LISTED ENTRIES:
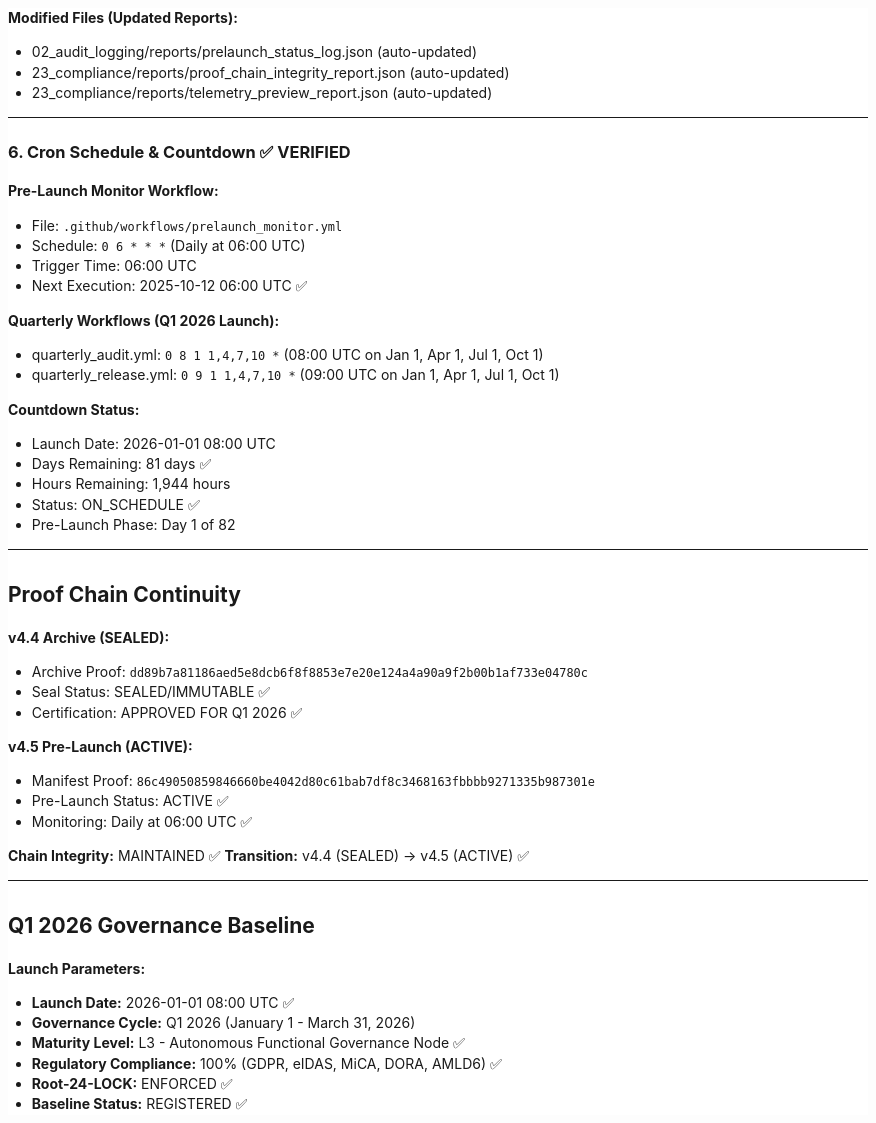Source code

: **Modified Files (Updated Reports):**
- 02_audit_logging/reports/prelaunch_status_log.json (auto-updated)
- 23_compliance/reports/proof_chain_integrity_report.json (auto-updated)
- 23_compliance/reports/telemetry_preview_report.json (auto-updated)

---

### 6. Cron Schedule & Countdown ✅ VERIFIED

**Pre-Launch Monitor Workflow:**
- File: `.github/workflows/prelaunch_monitor.yml`
- Schedule: `0 6 * * *` (Daily at 06:00 UTC)
- Trigger Time: 06:00 UTC
- Next Execution: 2025-10-12 06:00 UTC ✅

**Quarterly Workflows (Q1 2026 Launch):**
- quarterly_audit.yml: `0 8 1 1,4,7,10 *` (08:00 UTC on Jan 1, Apr 1, Jul 1, Oct 1)
- quarterly_release.yml: `0 9 1 1,4,7,10 *` (09:00 UTC on Jan 1, Apr 1, Jul 1, Oct 1)

**Countdown Status:**
- Launch Date: 2026-01-01 08:00 UTC
- Days Remaining: 81 days ✅
- Hours Remaining: 1,944 hours
- Status: ON_SCHEDULE ✅
- Pre-Launch Phase: Day 1 of 82

---

## Proof Chain Continuity

**v4.4 Archive (SEALED):**
- Archive Proof: `dd89b7a81186aed5e8dcb6f8f8853e7e20e124a4a90a9f2b00b1af733e04780c`
- Seal Status: SEALED/IMMUTABLE ✅
- Certification: APPROVED FOR Q1 2026 ✅

**v4.5 Pre-Launch (ACTIVE):**
- Manifest Proof: `86c49050859846660be4042d80c61bab7df8c3468163fbbbb9271335b987301e`
- Pre-Launch Status: ACTIVE ✅
- Monitoring: Daily at 06:00 UTC ✅

**Chain Integrity:** MAINTAINED ✅
**Transition:** v4.4 (SEALED) → v4.5 (ACTIVE) ✅

---

## Q1 2026 Governance Baseline

**Launch Parameters:**
- **Launch Date:** 2026-01-01 08:00 UTC ✅
- **Governance Cycle:** Q1 2026 (January 1 - March 31, 2026)
- **Maturity Level:** L3 - Autonomous Functional Governance Node ✅
- **Regulatory Compliance:** 100% (GDPR, eIDAS, MiCA, DORA, AMLD6) ✅
- **Root-24-LOCK:** ENFORCED ✅
- **Baseline Status:** REGISTERED ✅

PROBLEM TO WORK ON:
Recast the lines of the data above as a numbered list, omitting the blank lines and excluding the picture from your answer.

EXPECTED ANSWER:
1. Source code
2. : **Modified Files (Updated Reports):**
3. - 02_audit_logging/reports/prelaunch_status_log.json (auto-updated)
4. - 23_compliance/reports/proof_chain_integrity_report.json (auto-updated)
5. - 23_compliance/reports/telemetry_preview_report.json (auto-updated)
6. ---
7. ### 6. Cron Schedule & Countdown ✅ VERIFIED
8. **Pre-Launch Monitor Workflow:**
9. - File: `.github/workflows/prelaunch_monitor.yml`
10. - Schedule: `0 6 * * *` (Daily at 06:00 UTC)
11. - Trigger Time: 06:00 UTC
12. - Next Execution: 2025-10-12 06:00 UTC ✅
13. **Quarterly Workflows (Q1 2026 Launch):**
14. - quarterly_audit.yml: `0 8 1 1,4,7,10 *` (08:00 UTC on Jan 1, Apr 1, Jul 1, Oct 1)
15. - quarterly_release.yml: `0 9 1 1,4,7,10 *` (09:00 UTC on Jan 1, Apr 1, Jul 1, Oct 1)
16. **Countdown Status:**
17. - Launch Date: 2026-01-01 08:00 UTC
18. - Days Remaining: 81 days ✅
19. - Hours Remaining: 1,944 hours
20. - Status: ON_SCHEDULE ✅
21. - Pre-Launch Phase: Day 1 of 82
22. ---
23. ## Proof Chain Continuity
24. **v4.4 Archive (SEALED):**
25. - Archive Proof: `dd89b7a81186aed5e8dcb6f8f8853e7e20e124a4a90a9f2b00b1af733e04780c`
26. - Seal Status: SEALED/IMMUTABLE ✅
27. - Certification: APPROVED FOR Q1 2026 ✅
28. **v4.5 Pre-Launch (ACTIVE):**
29. - Manifest Proof: `86c49050859846660be4042d80c61bab7df8c3468163fbbbb9271335b987301e`
30. - Pre-Launch Status: ACTIVE ✅
31. - Monitoring: Daily at 06:00 UTC ✅
32. **Chain Integrity:** MAINTAINED ✅
33. **Transition:** v4.4 (SEALED) → v4.5 (ACTIVE) ✅
34. ---
35. ## Q1 2026 Governance Baseline
36. **Launch Parameters:**
37. - **Launch Date:** 2026-01-01 08:00 UTC ✅
38. - **Governance Cycle:** Q1 2026 (January 1 - March 31, 2026)
39. - **Maturity Level:** L3 - Autonomous Functional Governance Node ✅
40. - **Regulatory Compliance:** 100% (GDPR, eIDAS, MiCA, DORA, AMLD6) ✅
41. - **Root-24-LOCK:** ENFORCED ✅
42. - **Baseline Status:** REGISTERED ✅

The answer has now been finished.